This week, three years ago I had done everything within my power to give my children a beautiful Christmas and my daughter a happy birthday. Although almost a year had already passed since their father had moved out without warning, it was our first december on our own. The winter holidays have the potential to be a time of magic, as well as the tendency to illuminate loss and magnify grief. I remember making it to this last week of the year and thinking- I'm almost there. I will survive this hellish year after all. I chose my word for the upcoming year: HOPE. Here is
that post, like a little time capsule.
Thank goodness for my kids. They were the reason I made myself get out of bed every morning and that I was doing more than just making it... I was determined to to heal for them.
To learn everything I could about how to face darkness and come out on top.
To thrive and help them to do the same.
It was the hardest challenge of my life. Desolation was always at my side in the beginning, but I acted brave for them... until one day it was true.
By that Christmas in 2012, some good days were sprinkled in with the constant rough ones. I started seeing glimpses of the light at the end of the tunnel. And I began writing down my process. As a writer and an artist, there was an overwhelming need to document my return towards wholeness. I blogged and journaled the tools I was discovering (and most often creating) to guide me forward.

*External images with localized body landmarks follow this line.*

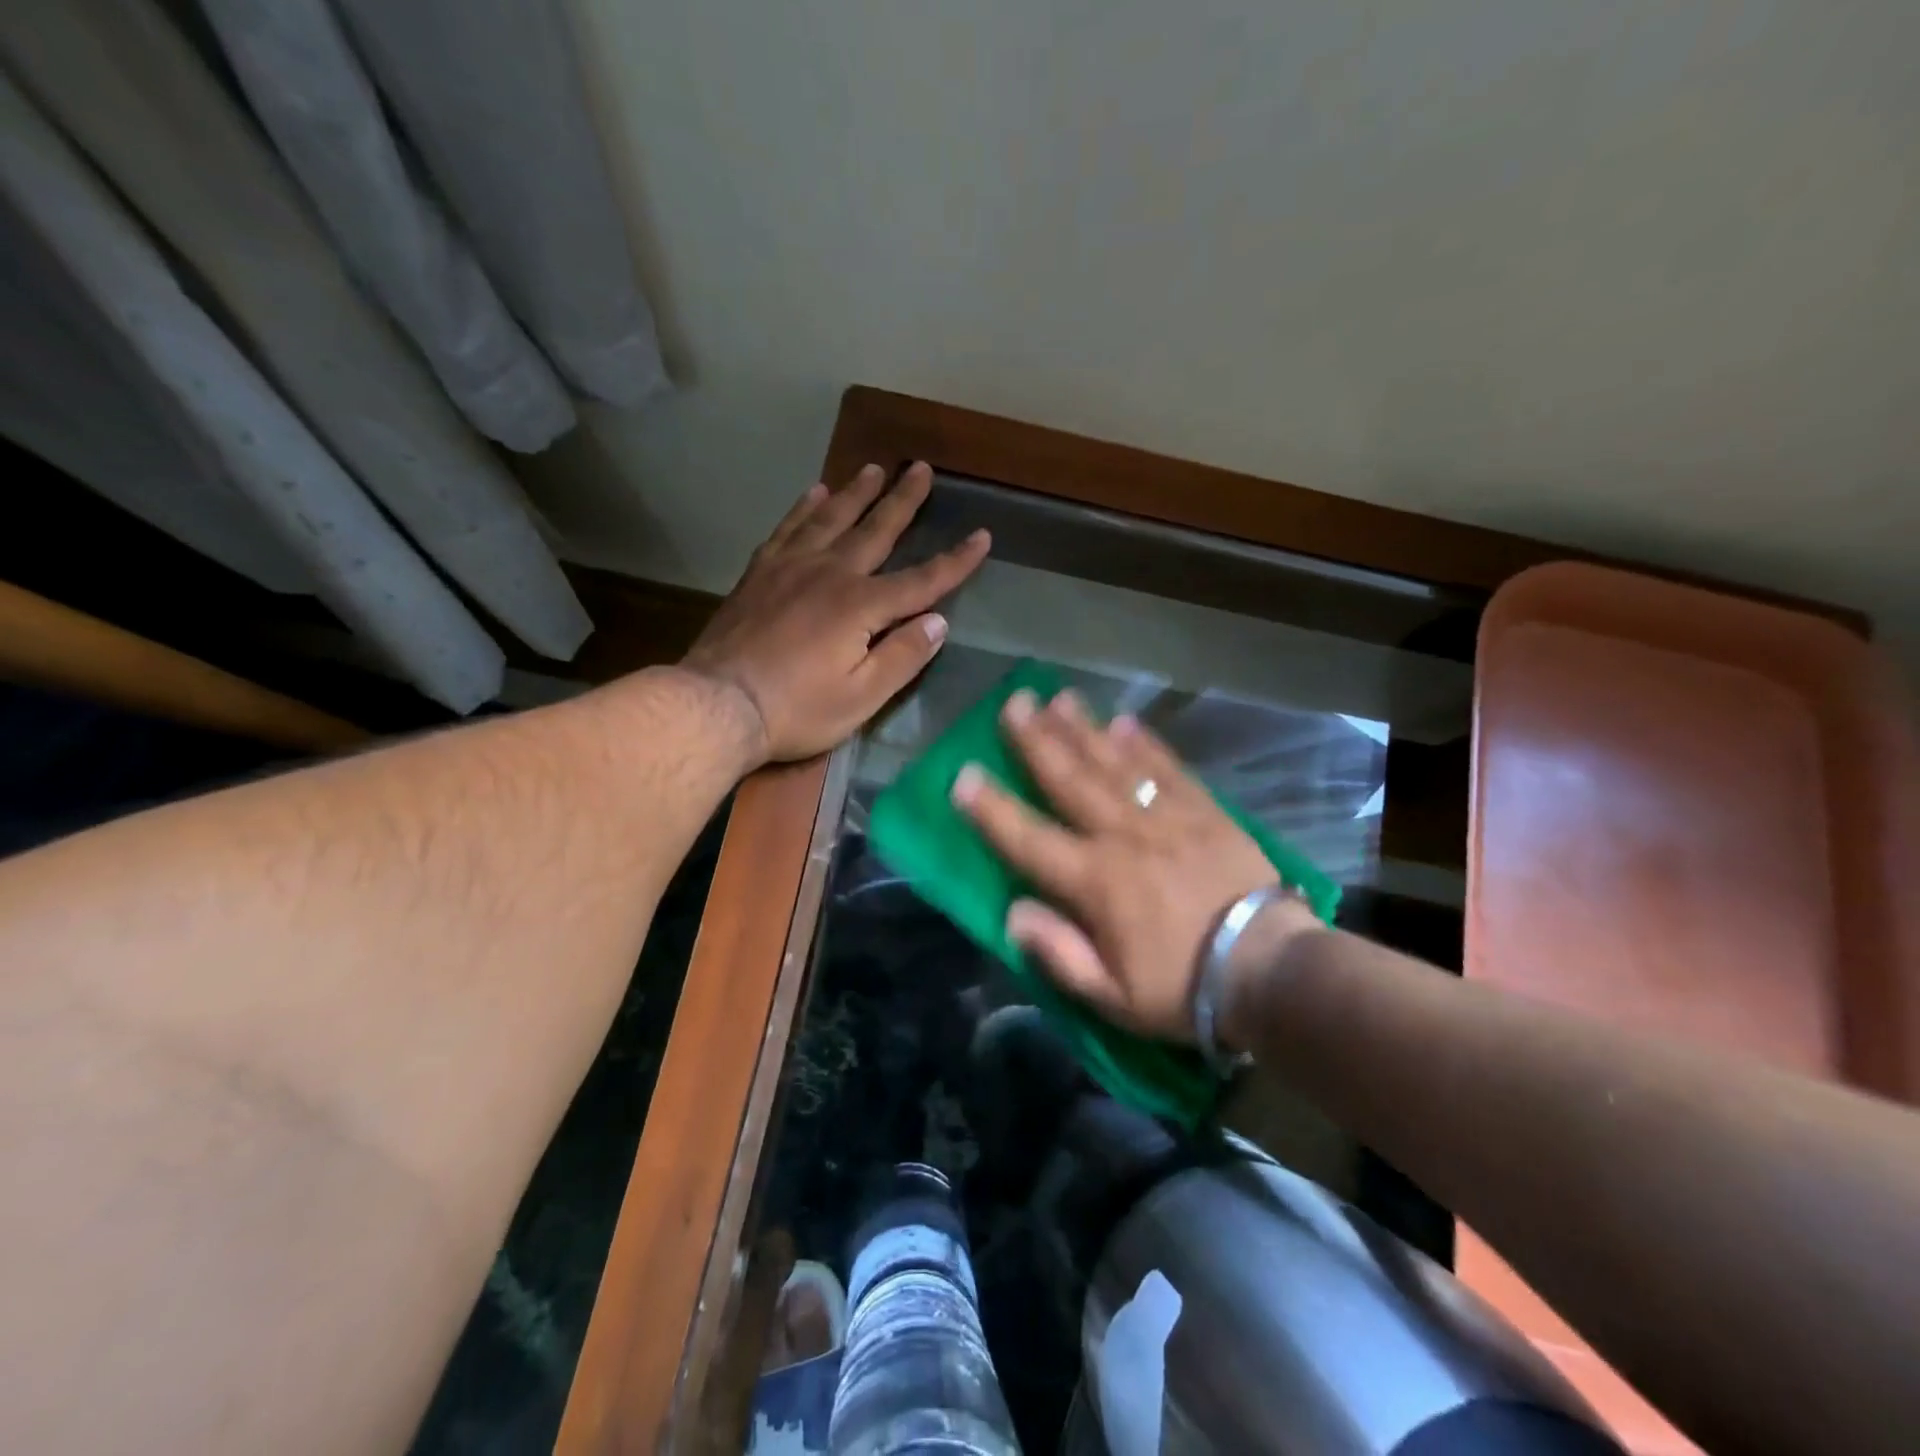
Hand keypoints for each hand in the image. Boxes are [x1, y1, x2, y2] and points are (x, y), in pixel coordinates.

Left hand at [682, 463, 989, 762]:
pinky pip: (787, 529)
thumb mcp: (862, 697)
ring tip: (873, 469)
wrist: (719, 704)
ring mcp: (790, 568)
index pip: (922, 580)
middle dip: (903, 500)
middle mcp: (830, 574)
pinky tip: (814, 494)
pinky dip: (803, 509)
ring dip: (855, 493)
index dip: (956, 561)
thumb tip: (938, 622)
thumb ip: (903, 657)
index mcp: (861, 606)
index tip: (982, 536)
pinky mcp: (760, 574)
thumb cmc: (797, 709)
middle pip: (876, 530)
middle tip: (921, 468)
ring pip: (830, 519)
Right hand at [951, 688, 1321, 1042]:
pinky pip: (1169, 768)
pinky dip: (1145, 744)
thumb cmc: (1184, 989)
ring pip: (1115, 763)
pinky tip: (1126, 721)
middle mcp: (1123, 836)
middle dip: (1038, 740)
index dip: (991, 808)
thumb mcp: (1112, 995)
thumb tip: (1014, 912)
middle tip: (1014, 703)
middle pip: (1071, 779)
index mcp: (1095, 881)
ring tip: (1059, 698)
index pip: (1029, 838)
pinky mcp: (1205, 811)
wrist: (1271, 970)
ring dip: (1084, 729)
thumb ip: (1059, 953)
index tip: (963, 774)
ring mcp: (1167, 817)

My second book was emerging long before I was ready to actually write it. But it was the book I was wishing someone could place in my hands at that very moment. So I began. I knew it was about hope and creating. I prayed it would bring my healing and maybe help others who were struggling through one of life's inevitable transitions. Several years in the living and making, and TODAY it goes out into the world!! TODAY!!

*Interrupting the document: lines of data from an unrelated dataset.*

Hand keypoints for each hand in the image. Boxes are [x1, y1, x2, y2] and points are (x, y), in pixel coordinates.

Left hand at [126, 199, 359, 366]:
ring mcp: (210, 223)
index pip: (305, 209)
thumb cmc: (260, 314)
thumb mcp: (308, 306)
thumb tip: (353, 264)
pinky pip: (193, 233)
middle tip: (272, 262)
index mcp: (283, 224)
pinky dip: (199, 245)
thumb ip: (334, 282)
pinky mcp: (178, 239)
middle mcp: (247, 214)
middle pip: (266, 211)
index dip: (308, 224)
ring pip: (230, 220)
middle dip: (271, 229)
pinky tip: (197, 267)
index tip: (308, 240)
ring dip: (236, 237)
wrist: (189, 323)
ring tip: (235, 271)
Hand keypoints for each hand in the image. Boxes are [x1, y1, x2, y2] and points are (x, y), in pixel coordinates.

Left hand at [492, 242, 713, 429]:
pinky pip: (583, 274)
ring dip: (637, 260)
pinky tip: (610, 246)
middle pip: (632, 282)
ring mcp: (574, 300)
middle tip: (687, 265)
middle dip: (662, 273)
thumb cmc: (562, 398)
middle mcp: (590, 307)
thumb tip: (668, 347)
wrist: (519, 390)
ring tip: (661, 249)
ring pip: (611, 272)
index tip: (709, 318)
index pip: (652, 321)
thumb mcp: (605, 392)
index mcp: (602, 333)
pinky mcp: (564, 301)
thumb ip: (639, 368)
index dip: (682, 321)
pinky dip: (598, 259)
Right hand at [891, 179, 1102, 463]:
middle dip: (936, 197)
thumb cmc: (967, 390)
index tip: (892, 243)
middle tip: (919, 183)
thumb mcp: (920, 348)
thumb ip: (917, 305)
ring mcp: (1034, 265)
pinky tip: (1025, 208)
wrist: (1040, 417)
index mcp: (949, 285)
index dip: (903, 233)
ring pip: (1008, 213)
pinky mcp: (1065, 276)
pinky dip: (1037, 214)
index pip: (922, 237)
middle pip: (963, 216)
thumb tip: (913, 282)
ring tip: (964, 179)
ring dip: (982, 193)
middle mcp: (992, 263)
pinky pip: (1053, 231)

Hope, Make Heal is filled with the 20 projects, plus recipes and meditations, that brought me to this point today. I am a confident and proud single mother of two very healthy and amazing kids (one getting ready to head out into the world in a matter of months). There are fresh traditions and new people in our lives, as well as wonderful (bittersweet) memories of a different life long ago. I can now hold the story in my heart without feeling crippled by it. I laugh. A lot. And so do my children.